=== WHAT IS EXPECTED ===
Make an exact copy of the records, with the images left out.

[Source data]

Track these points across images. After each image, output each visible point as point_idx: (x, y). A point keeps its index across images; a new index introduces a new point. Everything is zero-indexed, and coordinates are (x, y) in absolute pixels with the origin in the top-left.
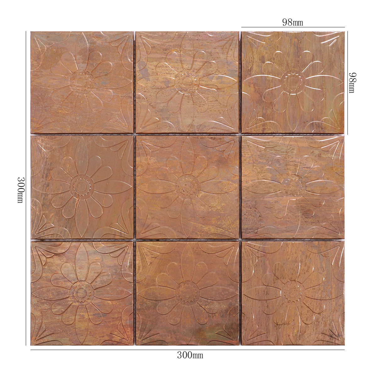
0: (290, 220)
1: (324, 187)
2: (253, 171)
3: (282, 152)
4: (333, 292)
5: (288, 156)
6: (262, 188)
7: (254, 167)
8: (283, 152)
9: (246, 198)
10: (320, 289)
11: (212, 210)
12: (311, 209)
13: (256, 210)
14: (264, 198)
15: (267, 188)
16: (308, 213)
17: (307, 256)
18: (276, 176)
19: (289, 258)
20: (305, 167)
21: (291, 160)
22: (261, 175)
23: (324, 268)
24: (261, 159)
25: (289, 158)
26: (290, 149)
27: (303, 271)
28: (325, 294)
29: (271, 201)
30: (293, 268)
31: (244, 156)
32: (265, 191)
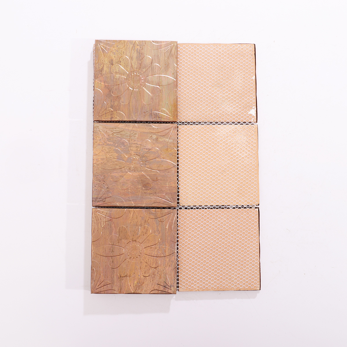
0: (132, 191)
1: (160, 164)
2: (102, 151)
3: (126, 136)
4: (167, 250)
5: (131, 139)
6: (109, 165)
7: (104, 148)
8: (127, 136)
9: (96, 173)
10: (156, 248)
12: (149, 182)
13: (104, 183)
14: (111, 173)
15: (114, 165)
16: (147, 185)
17: (145, 221)
18: (121, 155)
19: (131, 223)
20: (144, 149)
21: (133, 143)
22: (108, 154)
23: (160, 231)
24: (109, 142)
25: (132, 141)
26: (133, 134)
27: (142, 233)
28: (160, 252)
29: (117, 176)
30: (134, 231)
31: (95, 139)
32: (112, 167)
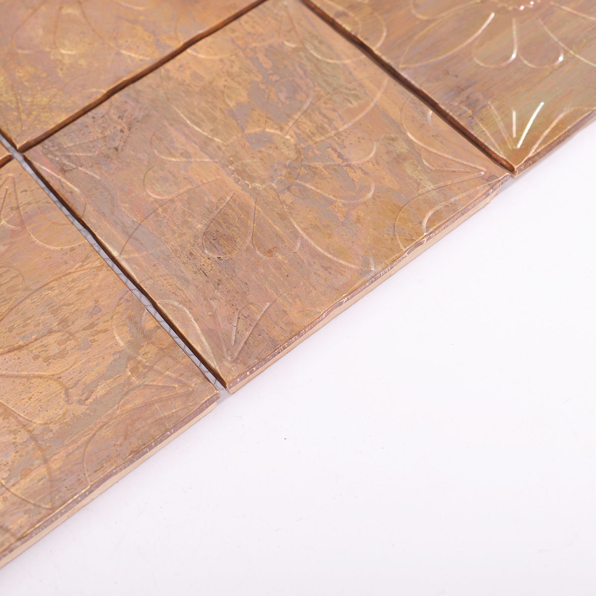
0: (163, 215)
1: (328, 226)
3: (326, 82)
4: (33, 475)
5: (330, 99)
6: (196, 103)
7: (233, 57)
8: (329, 84)
10: (15, 432)
11: (49, 53)
12: (238, 240)
13: (126, 130)
14: (171, 125)
16: (222, 242)
17: (92, 325)
19: (51, 289)
20: (335, 150)
21: (324, 111)
22: (226, 80)
23: (93, 397)
24: (266, 56)
25: (325, 103)
26: (349, 89)
27: (40, 349)
28: (10, 459)
29: (177, 145)
30: (30, 318)
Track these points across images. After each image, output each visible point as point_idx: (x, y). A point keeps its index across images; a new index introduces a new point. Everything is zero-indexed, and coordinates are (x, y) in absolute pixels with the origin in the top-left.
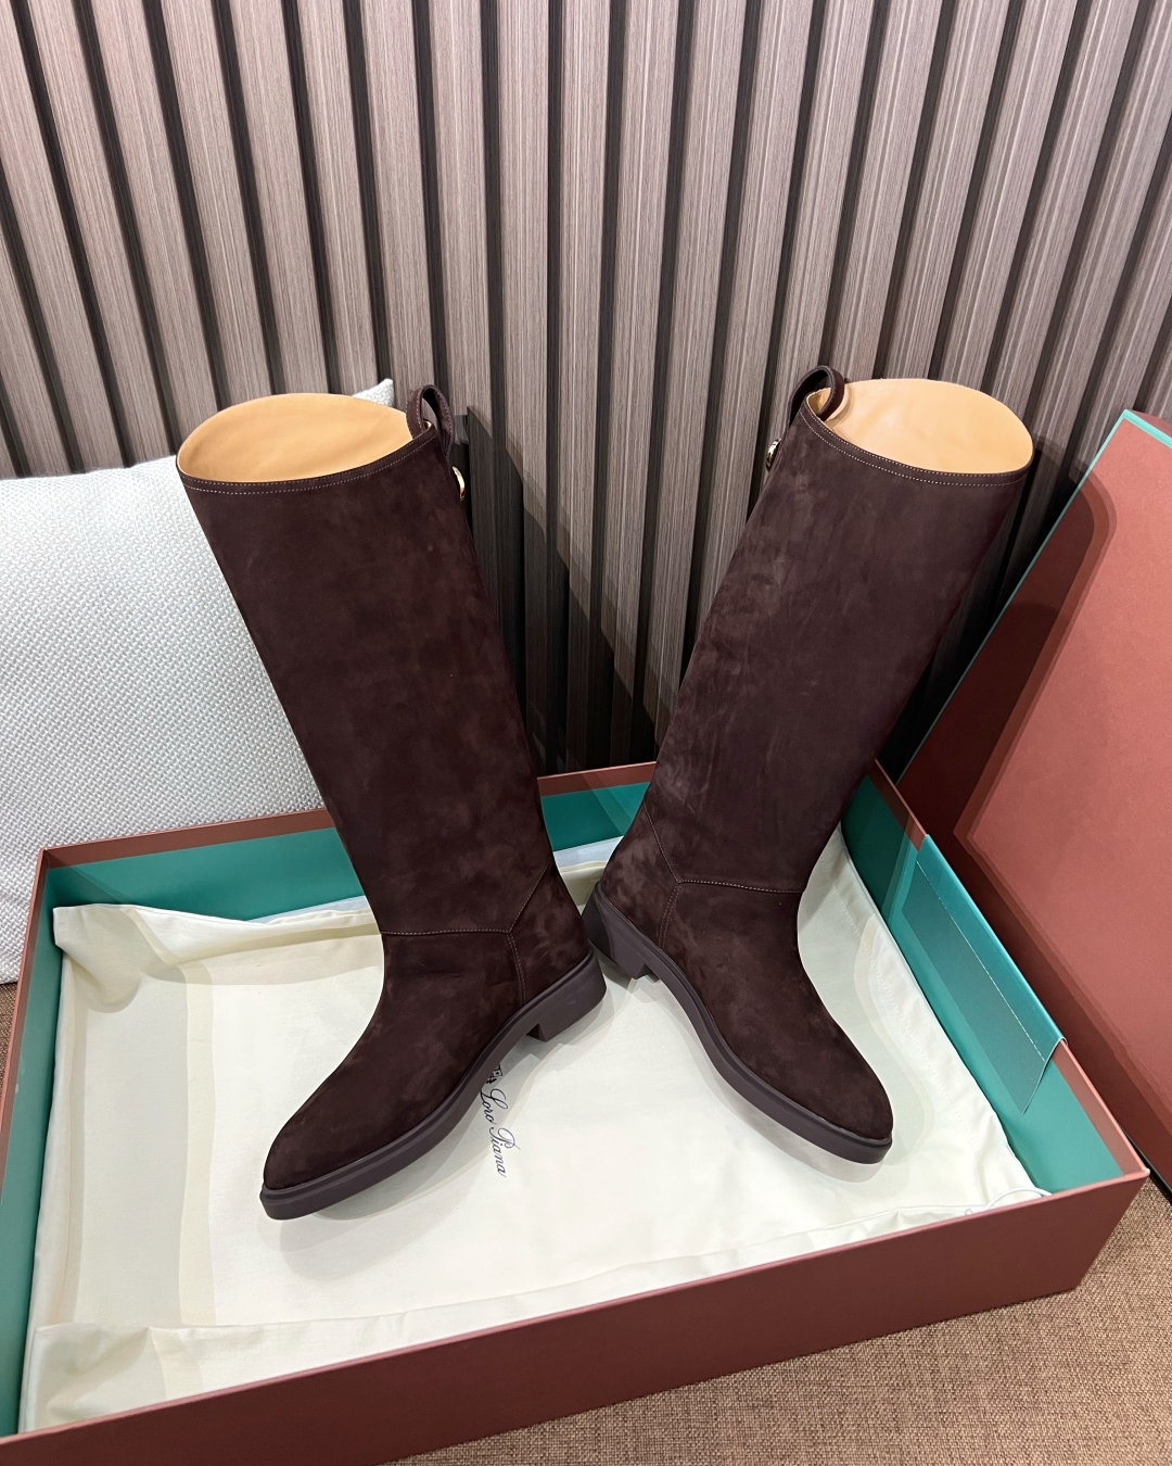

=== SOLUTION ===
Track these points across images. After each image, output each visible point as point_idx: (x, y). A point keeps its index across images; a new index introduces a new point. Everything is zero-indexed, and coordinates are (x, y) in absolute pixels with the origin in the top-left.
0: (290, 220)
1: (324, 187)
2: (253, 171)
3: (282, 152)
4: (333, 292)
5: (288, 156)
6: (262, 188)
7: (254, 167)
8: (283, 152)
9: (246, 198)
10: (320, 289)
11: (212, 210)
12: (311, 209)
13: (256, 210)
14: (264, 198)
15: (267, 188)
16: (308, 213)
17: (307, 256)
18: (276, 176)
19: (289, 258)
20: (305, 167)
21: (291, 160)
22: (261, 175)
23: (324, 268)
24: (261, 159)
25: (289, 158)
26: (290, 149)
27: (303, 271)
28: (325, 294)
29: (271, 201)
30: (293, 268)
31: (244, 156)
32: (265, 191)
0: (132, 191)
1: (160, 164)
2: (102, 151)
3: (126, 136)
4: (167, 250)
5: (131, 139)
6: (109, 165)
7: (104, 148)
8: (127, 136)
9: (96, 173)
10: (156, 248)
12: (149, 182)
13: (104, 183)
14: (111, 173)
15: (114, 165)
16: (147, 185)
17: (145, 221)
18: (121, 155)
19: (131, 223)
20: (144, 149)
21: (133, 143)
22: (108, 154)
23: (160, 231)
24: (109, 142)
25: (132, 141)
26: (133, 134)
27: (142, 233)
28: (160, 252)
29: (117, 176)
30: (134, 231)
31: (95, 139)
32: (112, 167)
0: (163, 215)
1: (328, 226)
3: (326, 82)
4: (33, 475)
5: (330, 99)
6: (196, 103)
7: (233, 57)
8: (329, 84)
10: (15, 432)
11: (49, 53)
12: (238, 240)
13: (126, 130)
14: (171, 125)
16: (222, 242)
17: (92, 325)
19: (51, 289)
20: (335, 150)
21: (324, 111)
22: (226, 80)
23: (93, 397)
24: (266, 56)
25: (325, 103)
26: (349, 89)
27: (40, 349)
28: (10, 459)
29: (177, 145)
30: (30, 318)
Track these points across images. After each image, output each visible point as point_idx: (x, y). A point keeps its index across images; a new index introduces a new point. Everything is zero-indexed, and coordinates are (x, y) in absolute pixels with the origin in the top-left.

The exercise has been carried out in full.